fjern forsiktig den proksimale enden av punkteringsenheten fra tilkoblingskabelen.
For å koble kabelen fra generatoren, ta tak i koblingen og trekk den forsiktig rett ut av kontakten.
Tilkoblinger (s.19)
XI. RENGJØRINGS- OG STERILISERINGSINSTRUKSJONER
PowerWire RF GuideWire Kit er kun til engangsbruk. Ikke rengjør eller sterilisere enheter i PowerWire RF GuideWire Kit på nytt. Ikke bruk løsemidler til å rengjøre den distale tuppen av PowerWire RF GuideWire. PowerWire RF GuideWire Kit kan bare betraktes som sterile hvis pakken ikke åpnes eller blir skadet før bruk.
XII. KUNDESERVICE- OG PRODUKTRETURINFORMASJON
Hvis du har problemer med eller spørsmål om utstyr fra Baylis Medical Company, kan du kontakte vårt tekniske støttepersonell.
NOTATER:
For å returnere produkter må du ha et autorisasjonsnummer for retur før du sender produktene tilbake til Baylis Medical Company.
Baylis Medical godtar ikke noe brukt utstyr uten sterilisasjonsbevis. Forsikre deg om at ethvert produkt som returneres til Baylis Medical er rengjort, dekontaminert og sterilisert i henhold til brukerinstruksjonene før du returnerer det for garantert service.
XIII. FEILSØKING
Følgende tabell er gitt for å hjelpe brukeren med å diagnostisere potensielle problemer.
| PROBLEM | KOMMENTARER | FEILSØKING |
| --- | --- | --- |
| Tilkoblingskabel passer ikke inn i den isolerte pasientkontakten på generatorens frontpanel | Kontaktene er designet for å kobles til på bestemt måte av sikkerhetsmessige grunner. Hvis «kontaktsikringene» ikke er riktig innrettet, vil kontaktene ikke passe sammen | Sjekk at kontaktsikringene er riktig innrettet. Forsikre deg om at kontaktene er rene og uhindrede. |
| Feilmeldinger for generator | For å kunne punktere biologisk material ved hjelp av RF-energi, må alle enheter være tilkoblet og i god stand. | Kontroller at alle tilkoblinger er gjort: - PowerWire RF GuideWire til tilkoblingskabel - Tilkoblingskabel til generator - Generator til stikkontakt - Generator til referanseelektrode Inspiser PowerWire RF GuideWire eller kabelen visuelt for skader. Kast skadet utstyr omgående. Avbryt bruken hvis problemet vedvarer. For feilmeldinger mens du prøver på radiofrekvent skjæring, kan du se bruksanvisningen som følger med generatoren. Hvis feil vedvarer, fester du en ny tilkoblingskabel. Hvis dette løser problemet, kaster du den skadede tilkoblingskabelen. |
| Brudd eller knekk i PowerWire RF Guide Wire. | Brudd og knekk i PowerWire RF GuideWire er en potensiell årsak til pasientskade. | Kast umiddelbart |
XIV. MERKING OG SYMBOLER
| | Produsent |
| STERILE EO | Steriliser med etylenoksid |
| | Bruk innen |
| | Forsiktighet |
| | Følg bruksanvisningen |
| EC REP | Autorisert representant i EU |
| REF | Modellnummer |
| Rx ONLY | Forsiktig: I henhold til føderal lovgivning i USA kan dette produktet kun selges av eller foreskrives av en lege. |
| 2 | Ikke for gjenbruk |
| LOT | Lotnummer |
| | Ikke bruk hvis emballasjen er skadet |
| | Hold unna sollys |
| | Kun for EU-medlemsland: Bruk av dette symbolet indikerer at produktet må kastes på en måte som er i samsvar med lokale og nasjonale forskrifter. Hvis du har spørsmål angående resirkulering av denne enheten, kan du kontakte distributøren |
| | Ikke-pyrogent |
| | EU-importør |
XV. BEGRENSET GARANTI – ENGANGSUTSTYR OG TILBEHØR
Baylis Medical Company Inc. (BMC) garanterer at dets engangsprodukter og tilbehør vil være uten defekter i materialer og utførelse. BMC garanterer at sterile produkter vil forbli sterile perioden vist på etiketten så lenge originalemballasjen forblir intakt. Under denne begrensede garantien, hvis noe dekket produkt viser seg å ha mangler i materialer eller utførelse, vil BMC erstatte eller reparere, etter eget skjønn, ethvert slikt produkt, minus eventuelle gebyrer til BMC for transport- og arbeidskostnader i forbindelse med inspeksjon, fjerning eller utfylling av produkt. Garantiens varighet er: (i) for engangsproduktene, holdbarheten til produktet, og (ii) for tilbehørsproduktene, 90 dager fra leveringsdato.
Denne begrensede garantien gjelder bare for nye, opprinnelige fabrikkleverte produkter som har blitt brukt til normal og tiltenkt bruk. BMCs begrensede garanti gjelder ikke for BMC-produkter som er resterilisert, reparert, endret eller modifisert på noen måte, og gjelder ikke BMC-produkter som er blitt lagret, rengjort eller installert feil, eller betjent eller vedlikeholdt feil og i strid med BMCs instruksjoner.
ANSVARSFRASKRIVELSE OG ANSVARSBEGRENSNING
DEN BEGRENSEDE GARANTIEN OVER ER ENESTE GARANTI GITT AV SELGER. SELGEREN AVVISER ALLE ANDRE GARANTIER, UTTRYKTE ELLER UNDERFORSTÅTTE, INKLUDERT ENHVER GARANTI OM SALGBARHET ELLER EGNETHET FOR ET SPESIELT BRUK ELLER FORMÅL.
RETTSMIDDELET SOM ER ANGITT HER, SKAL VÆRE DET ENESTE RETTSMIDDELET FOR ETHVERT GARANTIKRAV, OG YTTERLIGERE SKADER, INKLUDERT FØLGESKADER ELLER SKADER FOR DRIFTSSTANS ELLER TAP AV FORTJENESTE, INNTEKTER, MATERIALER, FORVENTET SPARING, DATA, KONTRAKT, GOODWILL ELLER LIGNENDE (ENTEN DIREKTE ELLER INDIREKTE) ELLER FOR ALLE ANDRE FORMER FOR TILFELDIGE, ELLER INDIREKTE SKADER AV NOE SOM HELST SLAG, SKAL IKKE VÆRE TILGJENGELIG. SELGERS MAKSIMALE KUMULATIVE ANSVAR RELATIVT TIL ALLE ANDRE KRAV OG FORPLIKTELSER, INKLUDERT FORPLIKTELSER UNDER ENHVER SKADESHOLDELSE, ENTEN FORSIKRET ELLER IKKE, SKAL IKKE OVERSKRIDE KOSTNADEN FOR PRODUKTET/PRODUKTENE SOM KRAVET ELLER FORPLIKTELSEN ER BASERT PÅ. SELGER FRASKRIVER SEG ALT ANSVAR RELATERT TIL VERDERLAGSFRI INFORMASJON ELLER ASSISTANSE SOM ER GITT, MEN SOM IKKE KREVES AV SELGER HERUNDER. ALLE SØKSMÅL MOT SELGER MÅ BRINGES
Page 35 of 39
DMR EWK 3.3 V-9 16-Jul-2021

## TASK TO CARRY OUT
For the string "GuideWire", search the preceding data and copy every line that includes it.

## OUTPUT OF THE TASK
PowerWire RF GuideWire Kit er kun til engangsbruk. Ikke rengjør eller sterilisere enheter i PowerWire RF GuideWire Kit på nytt. Ikke bruk løsemidler til å rengjøre den distale tuppen av PowerWire RF GuideWire. PowerWire RF GuideWire Kit kan bare betraktes som sterile hvis pakken ikke åpnes eller blir skadet før bruk.
| Feilmeldinger for generator | For å kunne punktere biologisk material ved hjelp av RF-energi, må alle enheter være tilkoblet og i god stand. | Kontroller at alle tilkoblinger er gjort: - PowerWire RF GuideWire til tilkoblingskabel - Tilkoblingskabel til generator - Generator til stikkontakt - Generator til referanseelektrode Inspiser PowerWire RF GuideWire eller kabelen visuelt for skader. Kast skadet utstyr omgående. Avbryt bruken hvis problemet vedvarer. For feilmeldinger mens du prøver på radiofrekvent skjæring, kan du se bruksanvisningen som følger med generatoren. Hvis feil vedvarer, fester du en ny tilkoblingskabel. Hvis dette løser problemet, kaster du den skadede tilkoblingskabelen. |
| Brudd eller knekk i PowerWire RF Guide Wire. | Brudd og knekk i PowerWire RF GuideWire er en potensiell årsak til pasientskade. | Kast umiddelbart |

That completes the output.